Sekitar 80 persen warga Yahudi Israel yang tinggal di luar negeri mengaku tidak mau kembali ke Israel usai perang Gaza. Hal itu diungkap Aljazeera English dalam program Inside Story, peringatan satu tahun genosida Israel di Jalur Gaza.
Perdana Menteri Benjamin Netanyahu berkeras, perang akan menghancurkan Hamas yang mengancam keamanan warga Israel. Tetapi banyak warga Israel memilih angkat kaki.
Bahkan, dua bulan pertama perang Gaza dimulai, sudah hampir 500 ribu warga Israel memilih pergi meninggalkan negara mereka.
Jurnalis Aljazeera, Sami Zaidan mengatakan, pejabat Israel menyaksikan kepergian warga dengan skala yang belum pernah terjadi selama puluhan tahun.
Pemerintah Israel yang sadar akan hal ini, menawarkan insentif untuk menarik para imigran baru.
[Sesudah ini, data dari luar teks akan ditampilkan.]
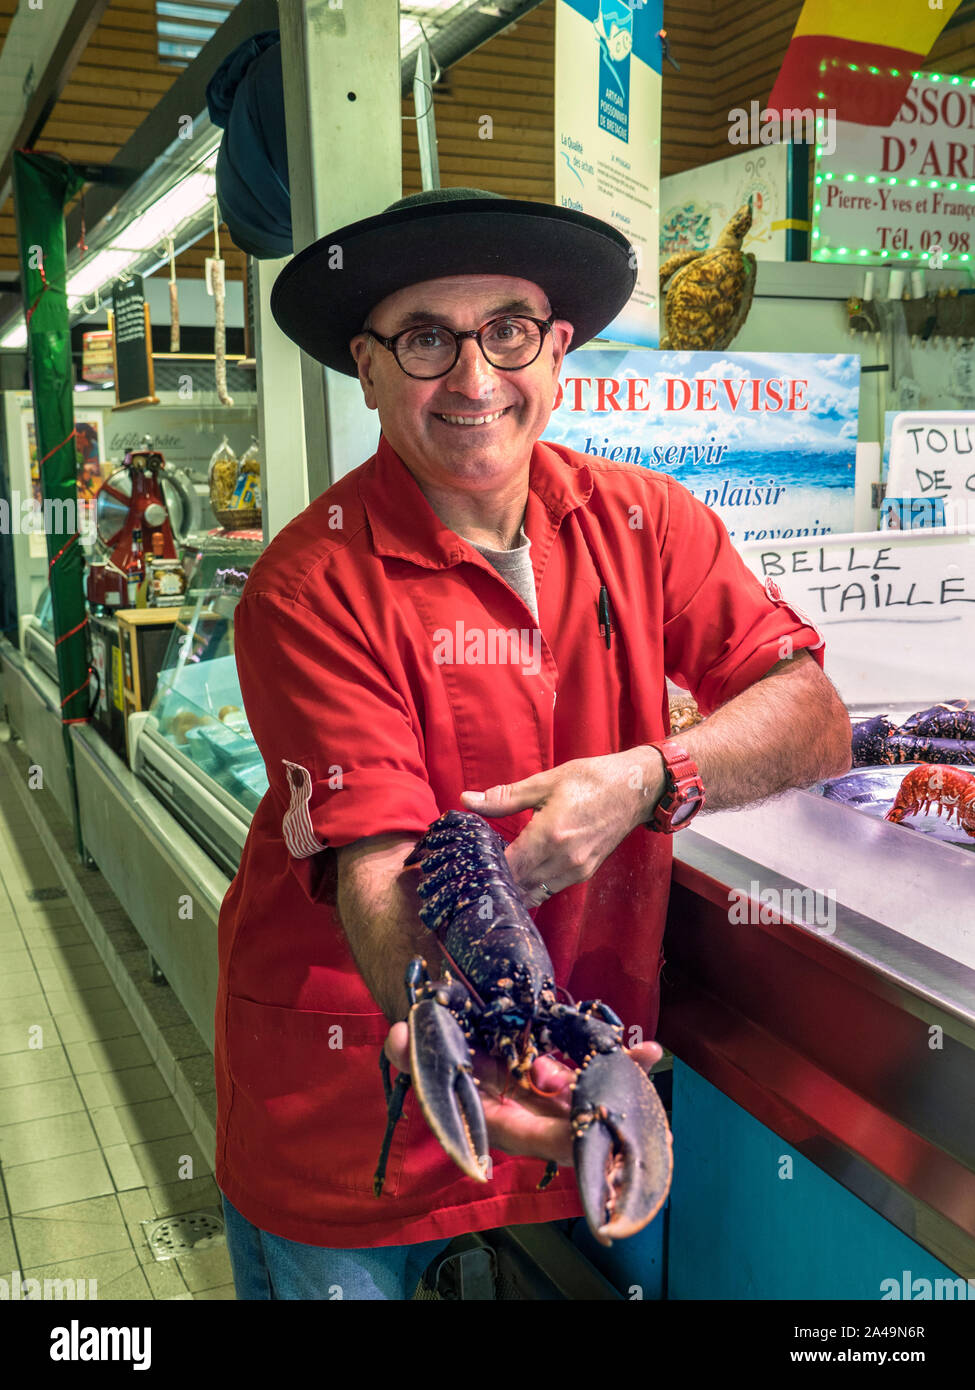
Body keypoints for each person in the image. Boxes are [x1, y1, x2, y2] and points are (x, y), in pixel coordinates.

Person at [214, 187, 852, 1300]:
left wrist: (655, 772)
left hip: (576, 1086)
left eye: (507, 330)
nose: (473, 379)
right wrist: (439, 1017)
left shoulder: (651, 521)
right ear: (365, 368)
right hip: (346, 1103)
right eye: (425, 338)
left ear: (557, 352)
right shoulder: (307, 585)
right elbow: (377, 860)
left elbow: (811, 711)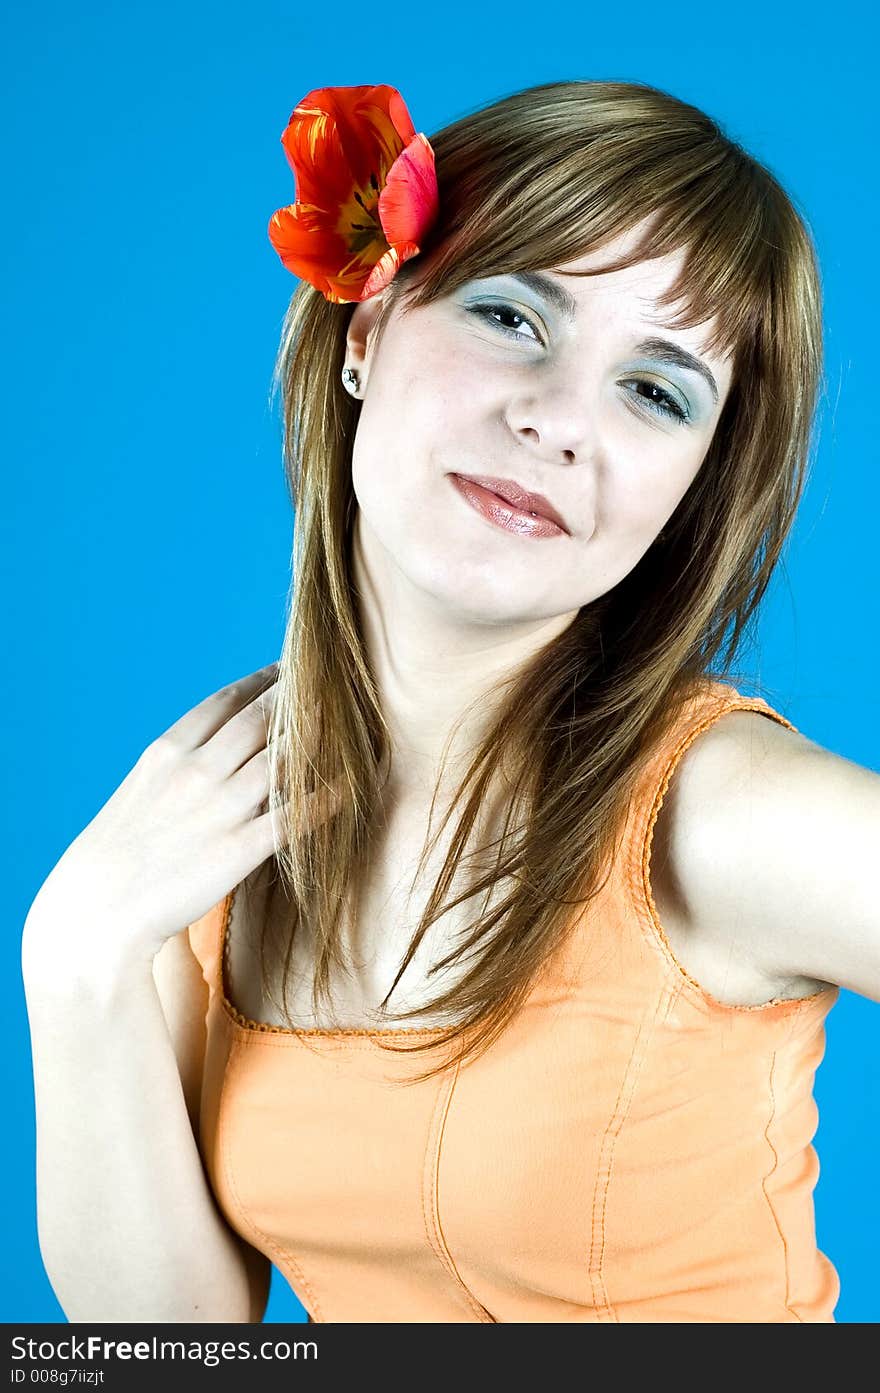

Tawaran ini bahkan ditujukan kepada ribuan warga dari benua Afrika, dengan syarat mereka harus berperang untuk Israel di Gaza.
Aljazeera menghadirkan tiga panelis Yahudi dari dalam dan luar Israel. Avshalom Elitzur seorang filosof dari Israel, Eva Borgwardt aktivis dari Amerika Serikat, dan Daniel Levy mantan penasihat pemerintah Israel yang tinggal di Inggris.
Ketiga panelis sepakat bahwa penjajahan dan penerapan sistem apartid terhadap warga Palestina selama puluhan tahun, yang membawa Israel kepada krisis ini.
Avshalom mengatakan, yang terjadi saat ini adalah buah dari benih-benih beracun dari ketidakadilan terhadap bangsa Palestina. Dia menambahkan, buah ini menjadi matang di masa Israel dipimpin oleh sosok terburuk, Benjamin Netanyahu.
Tapi, walau mengaku menyesali korban sipil Gaza dan membenci Netanyahu, Avshalom “memaklumi” perang balas dendam yang dilancarkan Netanyahu ke Gaza.
Kata dia, pada 7 Oktober 2023 para pejuang dan warga Gaza tersenyum melihat pertahanan Israel porak-poranda. “Kita melihat wajah-wajah yang tersenyum pada hari itu. Maka pemerintah Israel ingin menghapus senyum itu,” kilah Avhsalom.
Runtuhnya ide Zionisme
Berbeda dengan Avshalom, Eva Borgwardt menilai ramainya warga meninggalkan Israel adalah keruntuhan dari hal-hal yang diajarkan soal negara Zionis Israel selama ini.
Contohnya, kata Eva, umat Yahudi ditanamkan bahwa Israel memiliki tentara yang paling bermoral di seluruh dunia. Tetapi katanya, yang kita lihat adalah tentara Israel membunuh warga sipil, terutama wanita dan anak-anak di Gaza.
Kata Eva, dia melihat dari berita, seorang anak Palestina membawa sisa-sisa jenazah saudaranya dalam karung.
“Dan tentara Israel merekam aksi kejahatan mereka di Tiktok secara live,” kata Eva.
Sebagai Yahudi yang tinggal di AS, Eva menilai dukungan pemerintah AS kepada Israel untuk melakukan genosida malah membahayakan para sandera Israel di Gaza.
“Hal itu bukan hanya mengerikan, tetapi juga membawa umat Yahudi ke dalam bahaya yang lebih parah,” kata Eva.
Avshalom mengakui, banyak orang-orang Yahudi – termasuk kalangan profesional – yang meninggalkan Israel. Tetapi dia meyakini krisis itu hanya berlangsung sementara. Katanya negaranya bisa mengatasi krisis itu.
Mantan penasihat pemerintah Israel, Daniel Levy citra Israel sebagai negara yang stabil dan tempat ideal bagi umat Yahudi sudah berubah. Kata dia, “Israel kini menjadi tempat paling berbahaya bagi Yahudi”.
Kata Levy, bahwa Israel telah menjadi tempat yang tidak aman bagi Yahudi sudah tersiar ke seluruh Yahudi di dunia.